The Race for Raisina Hill

JUL 15 –

In four days, on July 19, India will get a new head of the state. That person will most likely be Pranab Mukherjee, the veteran leader of the ruling Congress party. He has garnered a large chunk of support across the party lines. Backed even by the Janata Dal (United) and Shiv Sena—crucial partners of the opposition bloc National Democratic Alliance—Left parties, regional juggernaut Samajwadi Party and Bahujan Samaj Party, Mukherjee is set to obtain almost 60 percent of the total votes of the electoral college. Ruling partners, except Mamata Banerjee’s Trinamool Congress, have extended support to Mukherjee, though efforts to convince this mercurial Bengali leader continue.

Former speaker PA Sangma, who is also on the race to Raisina Hill (the place which houses the Presidential palace), is backed by the main opposition Bharatiya Janata Party and crucial regional forces Shiromani Akali Dal (Punjab), AIADMK (Tamil Nadu) and Biju Janata Dal (Orissa). But this support will amount to just half the votes Mukherjee is set to get during the presidential poll.

While Mukherjee—respectably called Pranabda—is set to add a new laurel to his distinguished political career, this presidential poll has drawn unprecedented attention, concerns and discussions across the Indian political spectrum.

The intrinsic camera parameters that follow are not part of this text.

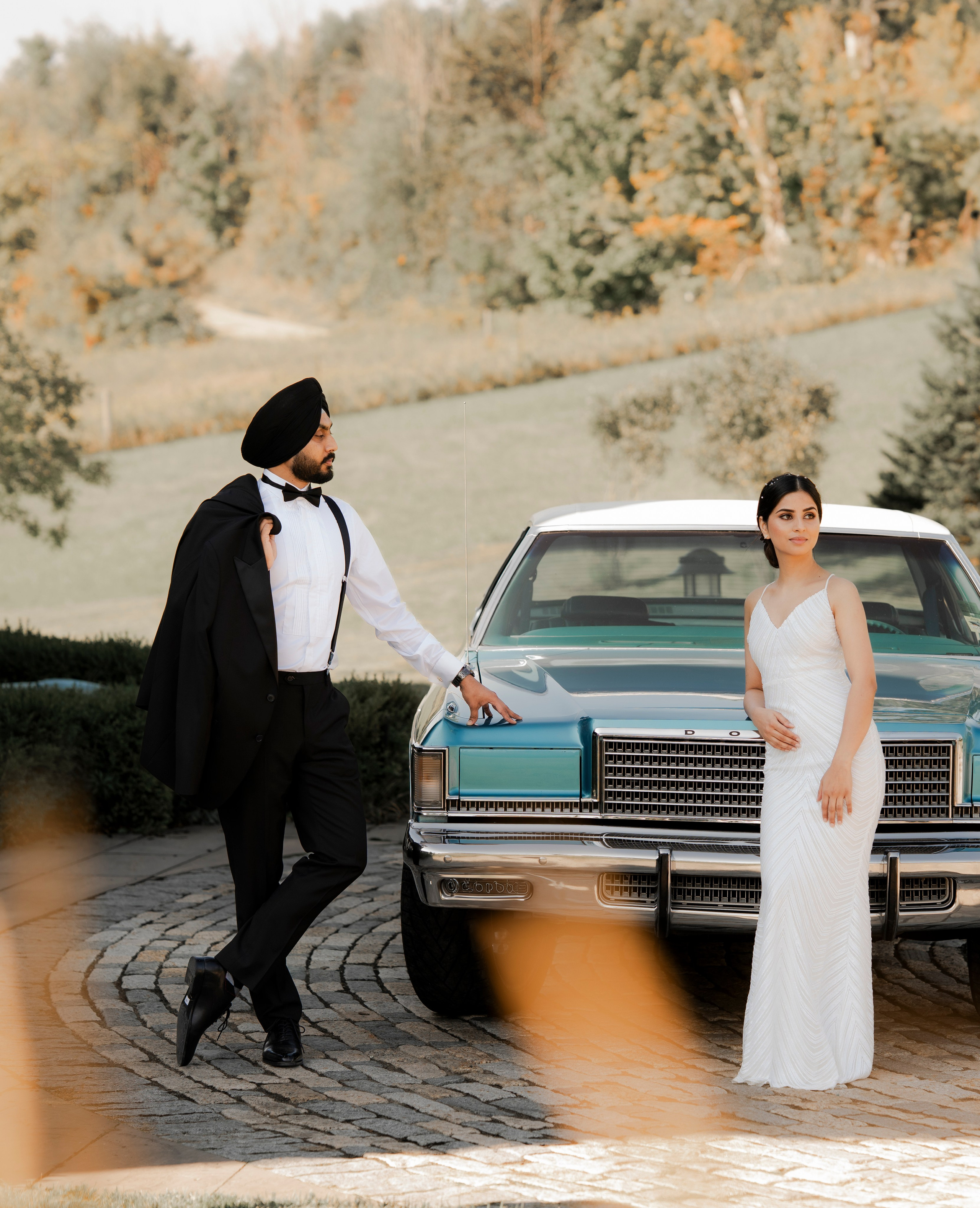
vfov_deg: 15.4
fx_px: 4483
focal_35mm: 125
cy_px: 591
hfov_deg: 12.5
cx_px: 637
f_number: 2.8
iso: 80
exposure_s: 1/400
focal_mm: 85
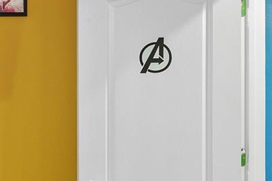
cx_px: -106
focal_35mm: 67
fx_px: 506
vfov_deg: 20.2
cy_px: 130
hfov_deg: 24.9
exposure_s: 1.3
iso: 400
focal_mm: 17
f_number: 8
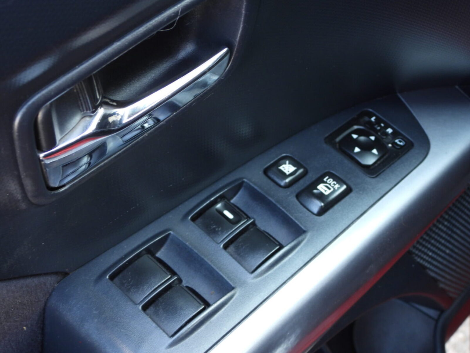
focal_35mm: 70
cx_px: 235
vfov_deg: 21.0
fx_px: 951
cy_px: 176
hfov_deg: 27.8
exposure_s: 1/30
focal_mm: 12.6
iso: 250
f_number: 3.5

At first, Congress, especially its chairperson Sonia Gandhi, did not want to lose Mukherjee because he was the only troubleshooter who can fix the problems of the government and party, and bring adversaries on board. His role would have been even more crucial, especially at the time when government is in defensive mode due to its failure to check rampant corruption, economic woes, bad governance and weak decision-making processes.

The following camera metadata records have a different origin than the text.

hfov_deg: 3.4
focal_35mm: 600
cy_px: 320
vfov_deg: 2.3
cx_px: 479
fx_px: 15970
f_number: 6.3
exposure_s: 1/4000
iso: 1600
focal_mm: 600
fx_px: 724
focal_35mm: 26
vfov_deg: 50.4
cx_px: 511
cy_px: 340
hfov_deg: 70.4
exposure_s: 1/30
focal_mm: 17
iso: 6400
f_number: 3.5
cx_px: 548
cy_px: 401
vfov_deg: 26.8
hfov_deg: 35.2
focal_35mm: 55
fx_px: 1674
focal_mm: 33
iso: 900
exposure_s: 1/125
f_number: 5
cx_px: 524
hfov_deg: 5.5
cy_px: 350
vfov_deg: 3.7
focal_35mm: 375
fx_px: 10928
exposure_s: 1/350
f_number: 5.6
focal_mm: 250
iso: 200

Sonia was hence reluctant to send Mukherjee to the Raisina Hill. If the reports are to believed, it was Mukherjee’s uneasy relationship with current Gandhi family which was also at the helm behind such reluctance.

But later, when it looked difficult to select a person who could garner support across the party lines and who is favourable for Congress, Mukherjee became the clear frontrunner. This time, Sonia also found it difficult to deny Mukherjee, as he himself had expressed interest for the presidential post. Prior to this, Sonia had overlooked him twice—in 2004 and 2007—when he expressed interest for prime ministership and presidency, respectively. Whatsoever the bitter history, Mukherjee finally got his due. Another important aspect of this presidential poll is linked with the parliamentary elections slated for 2014. Given the fractious polity and declining popularity of ruling party Congress, many pundits agree that no party can get a majority in 2014 elections. Lack of a clear winner will mean that forming a coalition government will be even more difficult. In such situation, though being largely ceremonial, president’s role will be crucial as he or she is the authority who calls the parties to form government according to the constitution. This presidential poll has also shown ample indications that political alignments among the coalition partners could change the equation in 2014 parliamentary elections. Though it would be too early to project the structure of such political equation, parties are sharply divided within their respective coalitions on the presidential polls.

On the other hand, the new president has an immense challenge in boosting the image of Raisina Hill, which has really been marred by controversies during the incumbent Pratibhadevi  Singh Patil’s tenure. Patil, who many critics portray as the rubber stamp of the government, broke the records of past presidents with highest number of foreign junkets. Allegations of nepotism were also rampant. Mukherjee, who has long experience of governance and constitution related works, is hoped to revive the honour of President’s office to a new height.

Mukherjee’s Nepal links Mukherjee’s selection as president is destined to hit the political engagement between New Delhi and Kathmandu since he used to be the only cabinet minister of current government who was directly involved in Nepal policy. Some reliable sources ironically used to share that New Delhi’s Nepal policy is no longer looked by South Block; rather,  it’s coordinated between North Block (which houses the Finance Ministry and Mukherjee was the Finance Minister before he was the candidate for presidential post ) and Lainchaur ( Indian Embassy in Kathmandu). While the need for political engagement between New Delhi and Kathmandu, as well as its pros and cons, are the issues to ponder, with Mukharjee’s departure from politics, the bureaucracy will now be more influential in formulating India’s Nepal policy. His personal relationship with Nepali leaders had, to a large extent, helped discussions on bilateral concerns in a candid way. His close relationship with Nepal’s President Rambaran Yadav is also worth mentioning here. With Mukherjee’s elevation to the country’s highest post, there are hopes that the bilateral relationship will also ascend to a new height. No Indian president after KR Narayanan in May 1998 has visited Nepal. It would therefore be a milestone in the Indo-Nepal relationship if Mukherjee visits Nepal during his tenure as President. Given Mukherjee’s intimacy with Nepal, it’s possible that he might just choose Kathmandu as his first foreign stop.